Verkhovsky points to three other intriguing
findings of the poll. First, it found that Russians are ever less drawn to the
idea of restoring the empire: 36 percent accept the current borders, 21 percent
would like the addition of Slavic areas, and another 21 percent want the
borders to be those of the USSR. Only 13 percent back separating out the North
Caucasus.
Second, 63 percent of Russians say they
are part of a Eurasian world, while only 3 percent say that Russia belongs to
European civilization, even though few see the West as an enemy – less than
five percent – or even an opponent – less than 20 percent. Sixty percent view
the West as a partner. And third, Russians are increasingly view the main
threat to be from the south rather than the West.
But Verkhovsky devotes most of his
attention to the issue of immigrants and Russian attitudes about them. According
to the ROMIR poll, “a little more than half agree that the low paying work of the
immigrants is something Russia needs while a little less than half think that
migrants often do not make” a positive contribution to Russia.

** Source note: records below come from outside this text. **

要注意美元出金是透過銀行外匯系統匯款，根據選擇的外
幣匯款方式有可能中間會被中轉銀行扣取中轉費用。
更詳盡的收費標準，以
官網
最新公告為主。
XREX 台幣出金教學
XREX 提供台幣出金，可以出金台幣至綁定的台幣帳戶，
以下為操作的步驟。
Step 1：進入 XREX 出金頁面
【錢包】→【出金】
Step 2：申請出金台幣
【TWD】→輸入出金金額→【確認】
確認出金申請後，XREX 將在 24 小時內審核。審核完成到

Muscovites tell pollsters that they are
slightly more prepared than are other Russians to say that they favor expelling
immigrants, 53 percent to 43 percent. But Verkhovsky suggests that such
declarations need to be examined critically because many who say they favor
such steps might not be prepared to follow up with actions.
Indeed, the ROMIR poll itself found that
“in xenophobic Moscow,” 89 percent of the sample was prepared to ban
ultra-nationalist groups, 16 percent more than among Russians outside the
capital. That suggests that Russians in both places could be led in a more
positive direction than Sobyanin and other political leaders are currently doing.
It is still not too late for them to
change direction and help Russians to do so as well, but Verkhovsky suggests he
is far from optimistic. For such a shift
to happen, he says, there would have to be among officials “a recognition of
the growing danger and a willingness to reconsider their own approaches,”
neither of which appears to be on offer.